Extracted records »
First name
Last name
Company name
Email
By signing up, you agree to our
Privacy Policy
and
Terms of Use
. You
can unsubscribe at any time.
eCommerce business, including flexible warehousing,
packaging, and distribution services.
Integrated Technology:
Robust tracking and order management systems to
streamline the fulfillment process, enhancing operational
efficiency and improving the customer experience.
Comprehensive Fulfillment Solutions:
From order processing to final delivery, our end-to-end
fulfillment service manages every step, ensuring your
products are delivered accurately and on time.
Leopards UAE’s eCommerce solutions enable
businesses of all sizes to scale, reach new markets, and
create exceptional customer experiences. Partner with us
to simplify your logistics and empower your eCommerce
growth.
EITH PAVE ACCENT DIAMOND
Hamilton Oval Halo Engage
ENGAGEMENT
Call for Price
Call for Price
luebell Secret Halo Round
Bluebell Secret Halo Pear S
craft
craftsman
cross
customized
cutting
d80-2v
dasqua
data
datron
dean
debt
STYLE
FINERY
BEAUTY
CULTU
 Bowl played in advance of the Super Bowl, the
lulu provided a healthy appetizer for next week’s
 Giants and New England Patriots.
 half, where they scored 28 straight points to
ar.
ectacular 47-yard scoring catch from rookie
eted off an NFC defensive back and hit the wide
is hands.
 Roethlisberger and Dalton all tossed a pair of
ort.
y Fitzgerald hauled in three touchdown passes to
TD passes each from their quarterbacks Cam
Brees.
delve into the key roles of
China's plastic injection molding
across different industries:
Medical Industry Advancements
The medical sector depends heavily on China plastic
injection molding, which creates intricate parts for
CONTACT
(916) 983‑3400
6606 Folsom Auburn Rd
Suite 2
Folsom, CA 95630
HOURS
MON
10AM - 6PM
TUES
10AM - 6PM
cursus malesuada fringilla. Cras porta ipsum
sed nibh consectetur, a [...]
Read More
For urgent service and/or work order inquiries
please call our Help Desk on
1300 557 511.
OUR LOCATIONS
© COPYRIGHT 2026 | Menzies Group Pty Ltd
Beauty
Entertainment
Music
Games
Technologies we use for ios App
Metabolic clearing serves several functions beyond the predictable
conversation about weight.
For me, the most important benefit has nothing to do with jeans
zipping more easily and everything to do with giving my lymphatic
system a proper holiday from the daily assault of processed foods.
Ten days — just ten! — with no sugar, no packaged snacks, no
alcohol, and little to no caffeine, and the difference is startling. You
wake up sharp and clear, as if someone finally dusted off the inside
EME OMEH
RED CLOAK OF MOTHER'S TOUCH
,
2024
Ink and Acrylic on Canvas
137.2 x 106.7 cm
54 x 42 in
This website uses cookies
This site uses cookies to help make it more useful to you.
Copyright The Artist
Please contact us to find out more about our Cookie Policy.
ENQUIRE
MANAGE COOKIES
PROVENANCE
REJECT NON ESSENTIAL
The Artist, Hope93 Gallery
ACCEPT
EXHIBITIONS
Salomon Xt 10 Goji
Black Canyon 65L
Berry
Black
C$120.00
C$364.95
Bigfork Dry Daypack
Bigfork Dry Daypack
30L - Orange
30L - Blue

Required work » Only lines containing the word "molding" should appear in the answer, and every such line from the records above must be there.

Response for this exercise »
China's plastic injection molding
injection molding, which creates intricate parts for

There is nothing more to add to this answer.